Public sector banks (PSBs) in India are set to achieve their highest-ever profits in the financial year 2024-25 (FY25). According to sources, the combined net profit of PSBs is expected to reach ₹1.75-1.80 lakh crore, reflecting a 25% increase compared to the previous year.
Strong Performance in the First Half of FY25
During the first half of FY25, PSBs have already earned approximately ₹86,000 crore in profits. This growth continues the strong financial performance seen in the previous financial year.
In FY2023-24, public sector banks recorded an all-time high net profit of ₹1.41 lakh crore, a 34% increase from ₹1.05 lakh crore in FY2022-23.
Challenges Ahead in FY26
Despite this strong performance, analysts warn that PSBs may face challenges in FY26 due to factors such as:
- Margin Pressure: Interest rate fluctuations may impact net interest margins.
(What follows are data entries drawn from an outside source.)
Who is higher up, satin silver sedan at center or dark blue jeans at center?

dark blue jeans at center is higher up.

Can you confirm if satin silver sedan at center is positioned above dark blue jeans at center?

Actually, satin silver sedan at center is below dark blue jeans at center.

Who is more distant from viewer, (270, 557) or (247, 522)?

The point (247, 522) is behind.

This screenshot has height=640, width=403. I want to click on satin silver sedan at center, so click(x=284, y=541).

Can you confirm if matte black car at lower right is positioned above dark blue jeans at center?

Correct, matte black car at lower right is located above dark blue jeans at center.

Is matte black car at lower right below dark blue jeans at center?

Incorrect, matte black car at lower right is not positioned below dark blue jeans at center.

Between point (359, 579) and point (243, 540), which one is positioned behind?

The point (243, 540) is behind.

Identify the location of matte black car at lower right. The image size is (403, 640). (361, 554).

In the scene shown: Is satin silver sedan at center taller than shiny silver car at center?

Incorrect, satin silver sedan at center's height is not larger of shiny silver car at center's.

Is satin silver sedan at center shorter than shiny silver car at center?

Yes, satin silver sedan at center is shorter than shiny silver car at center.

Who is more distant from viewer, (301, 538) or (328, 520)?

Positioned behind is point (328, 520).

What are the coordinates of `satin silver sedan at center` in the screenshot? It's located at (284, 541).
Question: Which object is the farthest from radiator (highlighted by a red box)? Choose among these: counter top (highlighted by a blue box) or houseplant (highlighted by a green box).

- CASA Deposits Decline: A shift in deposit patterns could affect low-cost funds.
- Credit Growth Slowdown: Economic conditions may impact lending activities.
Declining Non-Performing Assets (NPA)
The financial health of PSBs has significantly improved over the years. Gross Non-Performing Assets (GNPA) have declined to 3.12% as of September 2024, compared to a peak of 14.58% in March 2018. This reduction reflects better asset quality and improved recovery mechanisms.
Government’s 4R Strategy Strengthens PSBs
The improvement in financial stability can be attributed to the Indian government’s 4R strategy:
- Recognition – Identifying and addressing stressed assets.
- Resolution – Implementing measures to resolve bad loans.
- Recapitalisation – Injecting funds to strengthen PSBs’ capital base.
- Reforms – Introducing policy changes to improve banking governance.
Stronger Capital Position
The capital adequacy of public sector banks has also improved significantly. The Capital to Risk-Weighted Assets Ratio (CRAR) has increased by 393 basis points, reaching 15.43% in September 2024, compared to March 2015.